- Problem details: State how many lines in the entries below contain the string "values", treating uppercase and lowercase letters as different. Reply with the number alone.

Material supplied below:

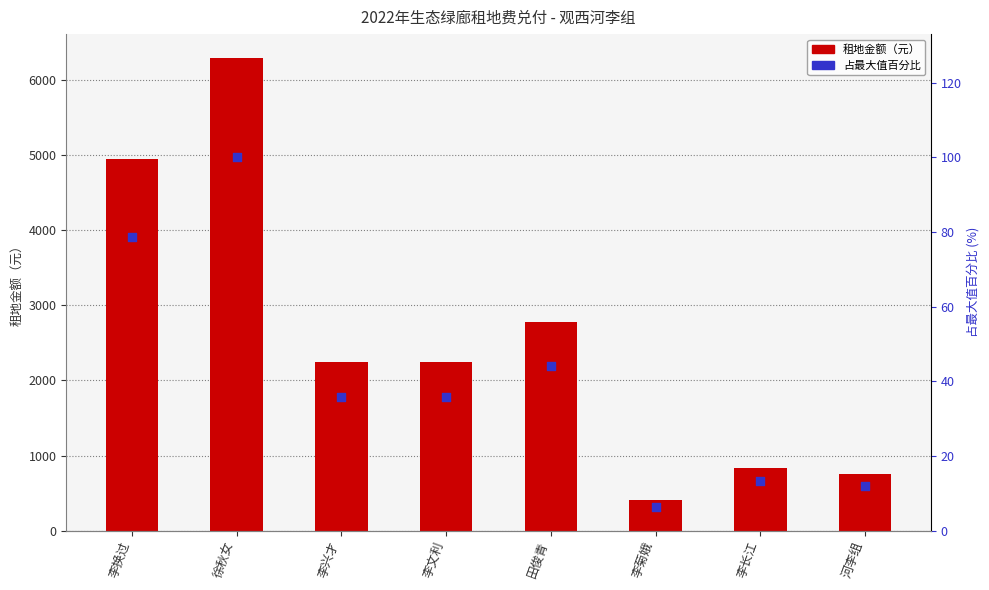

At how many categories does at least one series exceed 3000?

2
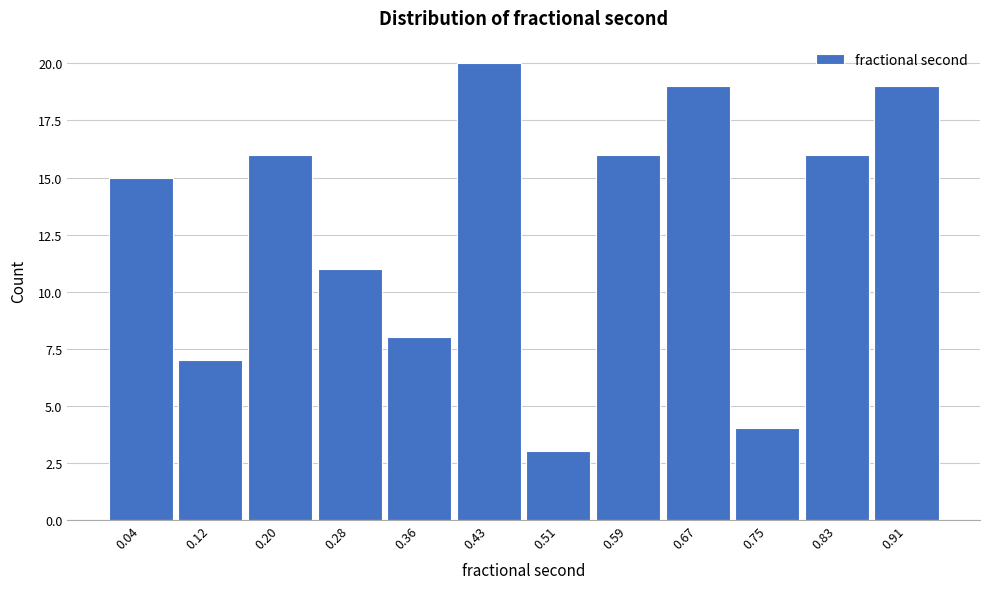

Reading left to right, what are all the values shown in this chart?

0.04=15	0.12=7	0.20=16	0.28=11	0.36=8	0.43=20	0.51=3	0.59=16	0.67=19	0.75=4	0.83=16	0.91=19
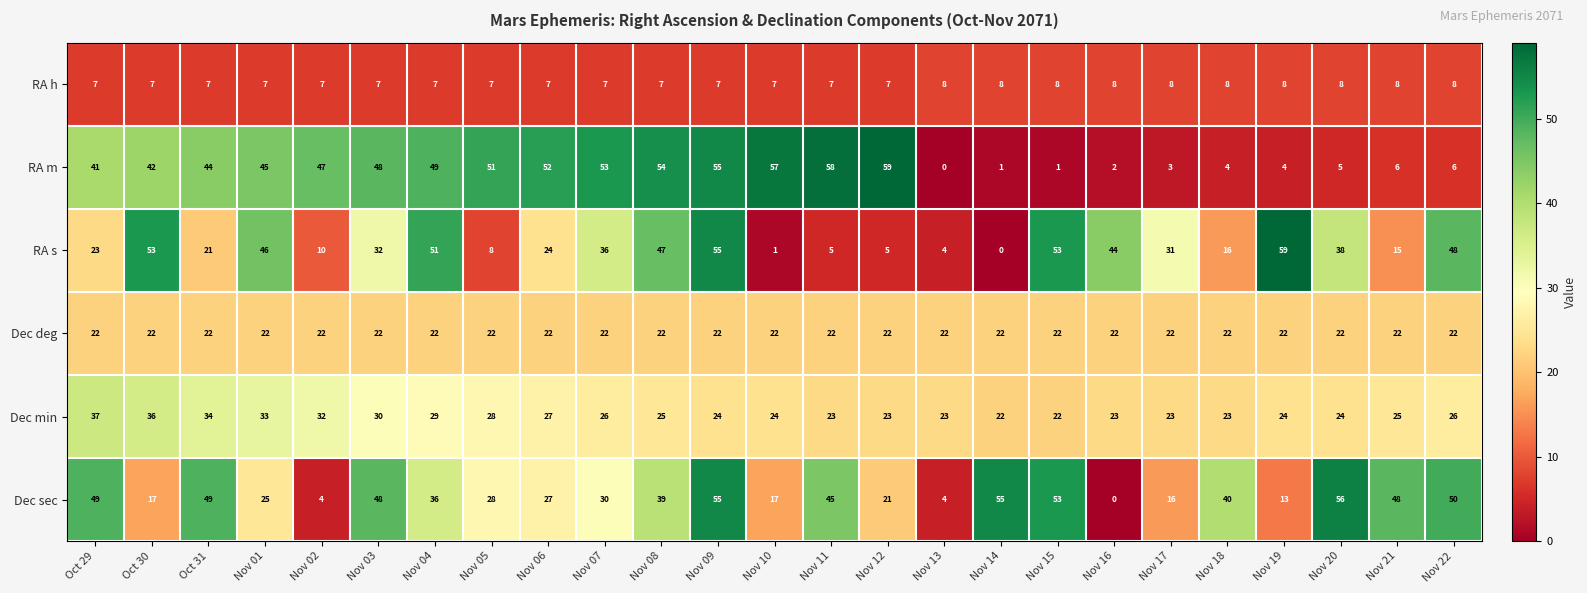

What is the lowest value of the Dec min series?

22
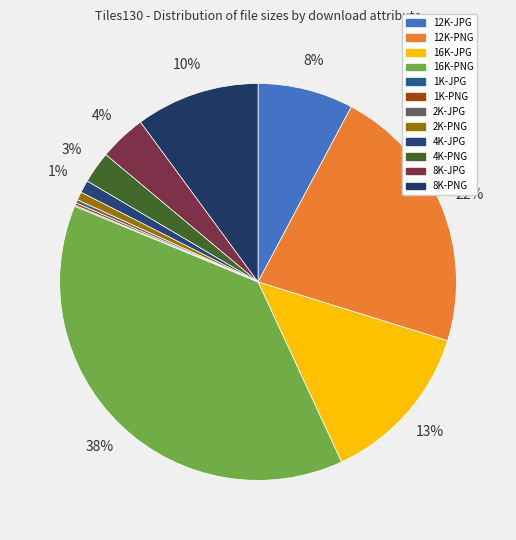

To the nearest percent, what portion does 2K-PNG represent?

1%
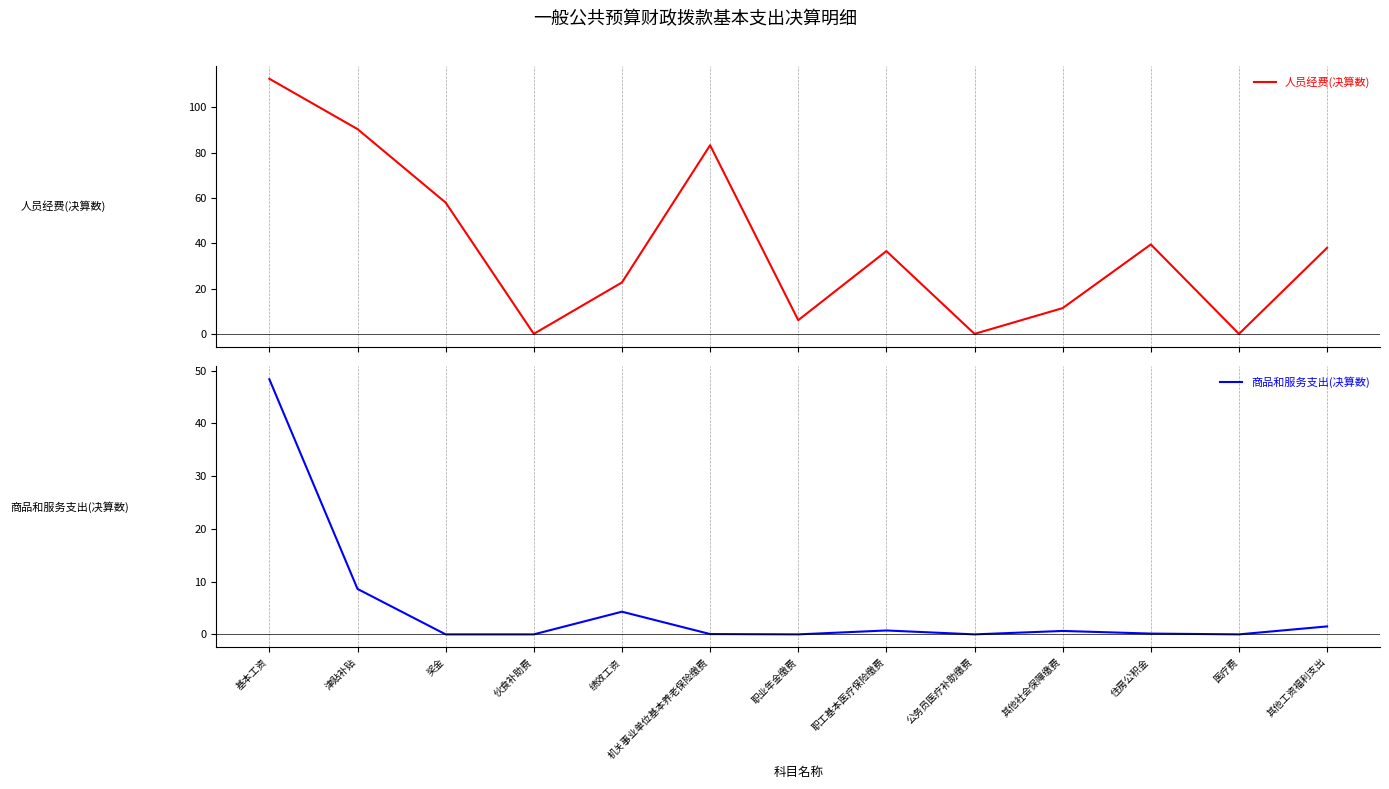

What is the sum of the 人员经费(决算数) values at 津贴补贴 and 其他社会保障缴费?

101.8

End of Material supplied.

- Answer area: 2